CHARTER OF HAMO BRITO DE LEYA TO THE ABBEY OF ST. MARY OF THE STONE QUARRIES :
Hamo Brito de Leya sends greetings. Know that I for the salvation of my soul and of Juliana my wife have given and in this my charter have confirmed to the Lord and Abbey of St. Mary of Quarr as a perpetual and pure alms, a certain part of my land of Cherc (Chark) .... Arid I have also granted that the Monks of Quarr have their ship free of toll and quietly along all that sea-board which belongs either to Cherc or to Leya.
After a gap in history of two hundred years the old house came into the possession of Sir Thomas Wriothesley who was created the First Earl of Southampton by Henry VIII. Wriothesley had come to power under Henry and had enriched himself acquiring numerous abbeys and manors in Hampshire including Quarr and Titchfield. He settled in great state at Titchfield Abbey now better known as Place House.
Although by this time Le Breton was probably little more than a tenant farm, nevertheless as befitted it's new owner, many additions and improvements were made. A typical Tudor Porch was added made from ship's timbers and brick set in 'Herringbone' fashion, and a massive chimney constructed with an open fireplace and a bread oven.
It is interesting to note that the Second Earl of Southampton who succeeded to the title at five years of age, became in later years a staunch Catholic and there is in Le Breton Farm an authentic 'Priest Hole' which can be reached by climbing up inside the chimney. The second Earl entertained Queen Elizabeth I at Place House, but was later lucky to get away with his life for plotting against the throne. He died in 1581 leaving an heir aged eight.
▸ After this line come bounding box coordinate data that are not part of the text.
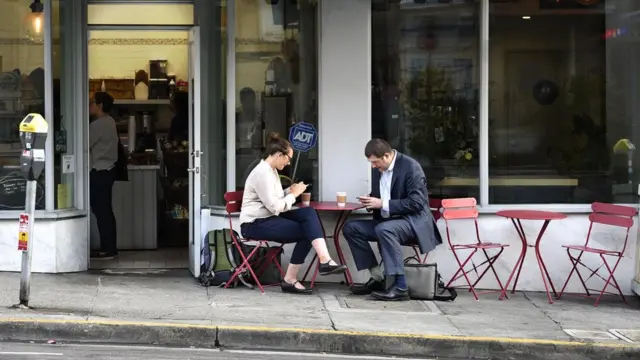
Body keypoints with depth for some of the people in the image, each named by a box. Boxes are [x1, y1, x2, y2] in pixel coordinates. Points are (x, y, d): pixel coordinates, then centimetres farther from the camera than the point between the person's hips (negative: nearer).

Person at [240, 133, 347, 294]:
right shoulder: (262, 173, -17)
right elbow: (274, 207, -21)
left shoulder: (271, 171, 15)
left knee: (308, 213, -13)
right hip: (255, 224, -9)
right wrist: (294, 194, -8)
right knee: (306, 231, -17)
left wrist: (291, 191, 2)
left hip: (268, 218, 9)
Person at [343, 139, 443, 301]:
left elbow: (416, 203, -22)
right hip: (387, 221, 8)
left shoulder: (411, 167, -16)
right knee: (350, 228, -5)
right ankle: (377, 277, -5)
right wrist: (370, 201, -5)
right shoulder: (378, 169, 7)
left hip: (413, 221, -8)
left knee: (384, 229, -37)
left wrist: (383, 204, -24)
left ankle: (400, 287, -33)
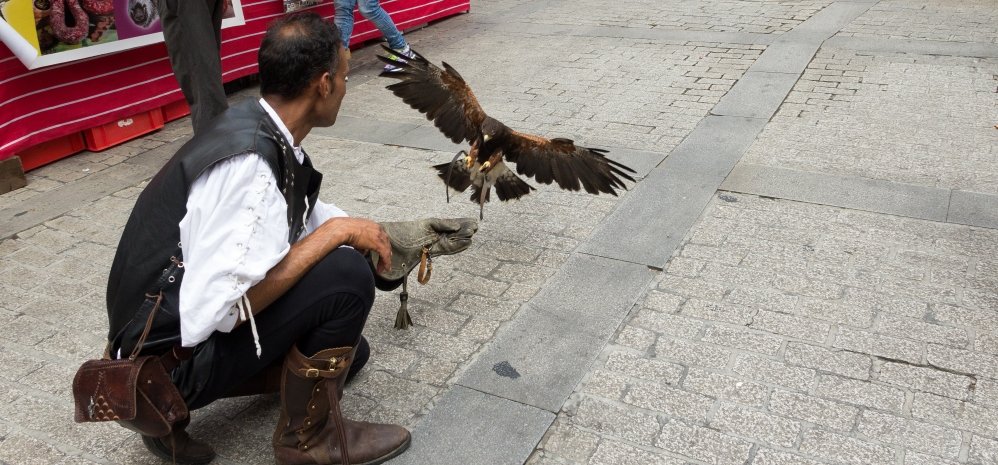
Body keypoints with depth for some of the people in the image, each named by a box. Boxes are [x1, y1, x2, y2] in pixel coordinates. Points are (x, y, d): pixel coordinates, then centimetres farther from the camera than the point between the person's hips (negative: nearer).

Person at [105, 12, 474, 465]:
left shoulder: (257, 129, 0)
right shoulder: (250, 162, -29)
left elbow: (311, 222, 15)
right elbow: (224, 307, -32)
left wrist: (403, 235, 17)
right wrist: (339, 232, -26)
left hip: (182, 321, 9)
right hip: (171, 357, -9)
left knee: (349, 352, 19)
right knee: (346, 272, -23)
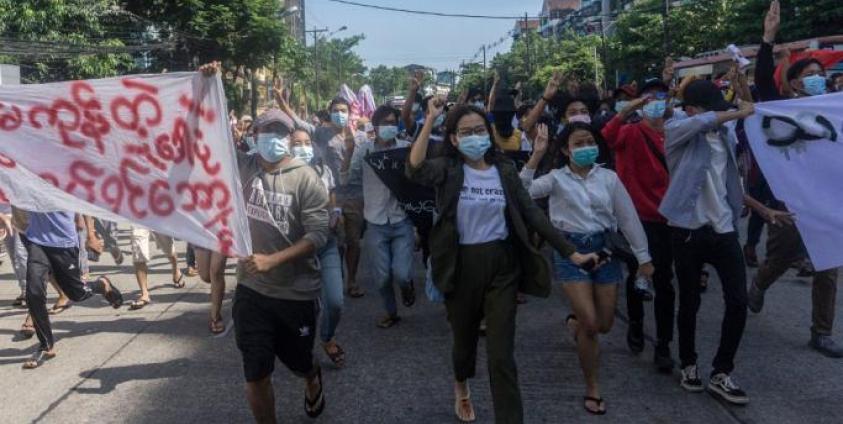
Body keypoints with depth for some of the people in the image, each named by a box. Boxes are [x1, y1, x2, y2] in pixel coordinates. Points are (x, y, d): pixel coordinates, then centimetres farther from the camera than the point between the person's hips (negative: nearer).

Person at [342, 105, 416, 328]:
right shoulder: (363, 149, -3)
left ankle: (407, 284, 29)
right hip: (376, 224, 1)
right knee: (382, 276, 9)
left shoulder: (407, 147, -4)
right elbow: (345, 179, -6)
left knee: (401, 274, -8)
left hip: (402, 221, -1)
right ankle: (391, 313, 34)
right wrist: (349, 151, -18)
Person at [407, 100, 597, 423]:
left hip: (501, 264, 1)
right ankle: (461, 386, 53)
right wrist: (430, 120, -30)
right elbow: (414, 170, -27)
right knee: (465, 340, 20)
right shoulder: (446, 170, -6)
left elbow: (531, 214, 1)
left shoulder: (504, 170, 2)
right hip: (462, 266, -1)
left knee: (501, 355, -1)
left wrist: (570, 252, -3)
The Third Earl, as a young man became friend and patron to William Shakespeare, who when staying at Titchfield is traditionally credited with having based the plot of 'Romeo and Juliet' on two families who were engaged in a bitter feud. They were the Danvers and the Longs who lived in Wiltshire.
At a meeting in Corsham, Henry Long was stabbed to death by Charles and Henry Danvers, who immediately fled across country to Titchfield to seek the protection of their friend the Earl.
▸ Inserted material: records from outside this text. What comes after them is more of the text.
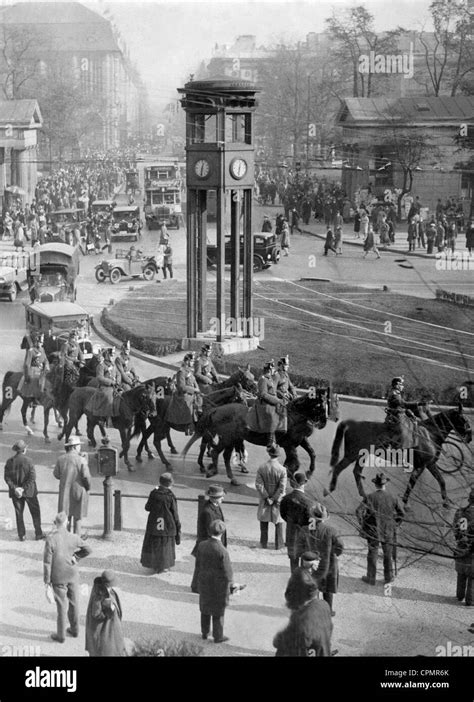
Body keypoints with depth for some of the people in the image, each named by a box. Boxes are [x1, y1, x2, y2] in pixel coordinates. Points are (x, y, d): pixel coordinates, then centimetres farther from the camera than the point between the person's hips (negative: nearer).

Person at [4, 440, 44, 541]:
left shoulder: (9, 461, -5)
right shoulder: (27, 461, -15)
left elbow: (7, 477, -6)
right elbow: (32, 477, -18)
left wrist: (14, 488, -10)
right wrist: (24, 489, -13)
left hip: (15, 492, 3)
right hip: (29, 491, -3)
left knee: (19, 513, 13)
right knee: (35, 512, 11)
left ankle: (22, 535, 14)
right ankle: (38, 533, 14)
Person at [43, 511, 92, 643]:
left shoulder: (51, 539, -22)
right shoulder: (73, 538, -11)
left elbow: (47, 561, -18)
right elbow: (88, 550, 2)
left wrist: (47, 581, -10)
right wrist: (75, 557, 4)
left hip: (58, 578, -3)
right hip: (73, 576, 3)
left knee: (61, 606, 9)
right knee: (73, 603, 20)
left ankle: (61, 635, 22)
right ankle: (74, 630, 35)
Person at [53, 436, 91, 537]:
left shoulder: (61, 459, -3)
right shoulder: (81, 460, -16)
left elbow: (56, 474, 4)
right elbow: (86, 476, -16)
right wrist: (88, 487, 2)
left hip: (65, 492, 3)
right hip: (79, 491, -3)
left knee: (66, 517, 12)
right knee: (78, 517, 8)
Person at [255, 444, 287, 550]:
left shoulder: (261, 468, -14)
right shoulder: (282, 469, -18)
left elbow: (258, 485, -13)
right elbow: (282, 488, -18)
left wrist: (266, 497, -7)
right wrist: (275, 499, -9)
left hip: (264, 499, 1)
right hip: (278, 499, -1)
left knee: (264, 521, 18)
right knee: (279, 522, 15)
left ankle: (264, 543, 27)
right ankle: (279, 544, 21)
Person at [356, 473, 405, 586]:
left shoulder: (369, 497, -12)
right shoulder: (392, 499, -9)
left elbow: (359, 511, -18)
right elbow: (402, 513, -5)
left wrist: (362, 523, -3)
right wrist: (395, 524, 9)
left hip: (373, 530, -1)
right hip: (388, 531, 1)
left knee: (372, 554, 11)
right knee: (388, 554, 15)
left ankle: (371, 578, 18)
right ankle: (388, 577, 25)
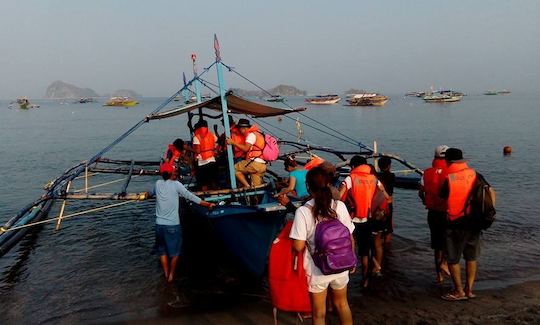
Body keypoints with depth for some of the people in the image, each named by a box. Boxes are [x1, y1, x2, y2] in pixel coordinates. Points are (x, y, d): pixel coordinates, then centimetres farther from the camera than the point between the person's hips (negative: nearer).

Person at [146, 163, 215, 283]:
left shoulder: (158, 184, 3)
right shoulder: (176, 184, -8)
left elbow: (151, 193, 24)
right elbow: (190, 196, -14)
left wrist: (147, 195, 49)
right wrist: (208, 204, -10)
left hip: (159, 224, 3)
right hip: (173, 225, -3)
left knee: (162, 251, 19)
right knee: (175, 252, 13)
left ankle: (166, 274, 25)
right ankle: (171, 275, 18)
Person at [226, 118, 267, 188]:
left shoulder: (251, 134, -5)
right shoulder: (257, 134, 26)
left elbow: (245, 148, -17)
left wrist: (233, 142, -12)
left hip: (256, 163, -9)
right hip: (262, 166, 10)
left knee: (235, 168, -2)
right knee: (256, 188, 11)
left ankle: (247, 187, -7)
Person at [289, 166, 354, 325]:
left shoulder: (303, 211, -18)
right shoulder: (340, 206, -9)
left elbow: (298, 246, -19)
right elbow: (350, 238, 0)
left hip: (317, 270, -3)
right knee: (342, 304, 27)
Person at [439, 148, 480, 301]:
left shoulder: (449, 179, -14)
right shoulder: (474, 174, -1)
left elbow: (442, 198, -5)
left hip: (455, 224, -5)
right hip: (474, 222, 5)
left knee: (453, 259, 8)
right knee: (471, 257, 17)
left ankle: (459, 291, 13)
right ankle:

Southampton first hid them at Whitley Lodge near Odiham while he tried to arrange their passage from Bursledon to Calshot Castle and over to France. They were unable to sail owing to foul weather and adverse winds, and returned to Titchfield, where, for a few days they were hidden in a house close by, victuals and drink being sent over from Place House.
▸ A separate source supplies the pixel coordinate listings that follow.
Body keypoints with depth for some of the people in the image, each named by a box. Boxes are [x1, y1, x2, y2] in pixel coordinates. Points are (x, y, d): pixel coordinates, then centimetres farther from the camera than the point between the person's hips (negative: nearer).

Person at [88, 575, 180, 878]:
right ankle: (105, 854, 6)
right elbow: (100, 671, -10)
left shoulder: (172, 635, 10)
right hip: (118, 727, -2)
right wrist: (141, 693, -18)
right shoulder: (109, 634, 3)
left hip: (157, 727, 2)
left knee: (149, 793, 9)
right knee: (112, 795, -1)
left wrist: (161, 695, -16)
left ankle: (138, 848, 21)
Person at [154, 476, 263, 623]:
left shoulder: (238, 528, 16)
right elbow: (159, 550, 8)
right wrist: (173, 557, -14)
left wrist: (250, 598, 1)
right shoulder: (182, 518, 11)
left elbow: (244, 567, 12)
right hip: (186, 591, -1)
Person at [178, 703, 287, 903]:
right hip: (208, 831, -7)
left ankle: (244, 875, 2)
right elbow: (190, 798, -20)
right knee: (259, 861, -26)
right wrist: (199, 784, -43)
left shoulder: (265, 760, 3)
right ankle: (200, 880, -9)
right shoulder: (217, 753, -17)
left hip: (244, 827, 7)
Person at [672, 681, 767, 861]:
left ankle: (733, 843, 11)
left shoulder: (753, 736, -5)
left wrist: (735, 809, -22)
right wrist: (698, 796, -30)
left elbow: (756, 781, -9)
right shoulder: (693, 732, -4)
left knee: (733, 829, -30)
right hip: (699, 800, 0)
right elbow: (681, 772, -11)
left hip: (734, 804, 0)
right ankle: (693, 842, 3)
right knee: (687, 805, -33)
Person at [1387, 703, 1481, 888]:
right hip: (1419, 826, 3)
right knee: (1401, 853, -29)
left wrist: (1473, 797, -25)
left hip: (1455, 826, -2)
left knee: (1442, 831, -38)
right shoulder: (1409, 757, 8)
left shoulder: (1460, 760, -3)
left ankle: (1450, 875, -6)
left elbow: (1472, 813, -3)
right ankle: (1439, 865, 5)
It is always tempting to let imagination run riot. Did they hide at Le Breton Farm?.
... So far as we know it was the only other house owned by the Wriothesleys in the locality and it would have been most convenient for Calshot when the weather cleared.
A few months later the Earl of Southampton came of age and entered into his full inheritance. One of his first acts was to give Le Breton Farm to Arthur Broomfield, gentleman. Why, or for what services rendered is not stated.
For several decades Le Breton, Lebriton, or Lee Britten, as it was variously known under different owners, was largely forgotten and sank into obscurity. In a Guide Book published last century, it was dismissed rather loosely and laconically as an 'example of Jacobean architecture built of Isle of Wight stone.'
Older residents in Lee-on-the-Solent can remember when it was a work-a-day farm, with outbuildings, stables and a duck pond abutting on to the road still known as Manor Way. Now after years of deterioration it has been intelligently and lovingly restored although motorists speed by on the main road without even knowing it is there.
There is no hurry. Those old walls which have stood for 600 years look good for several more centuries yet.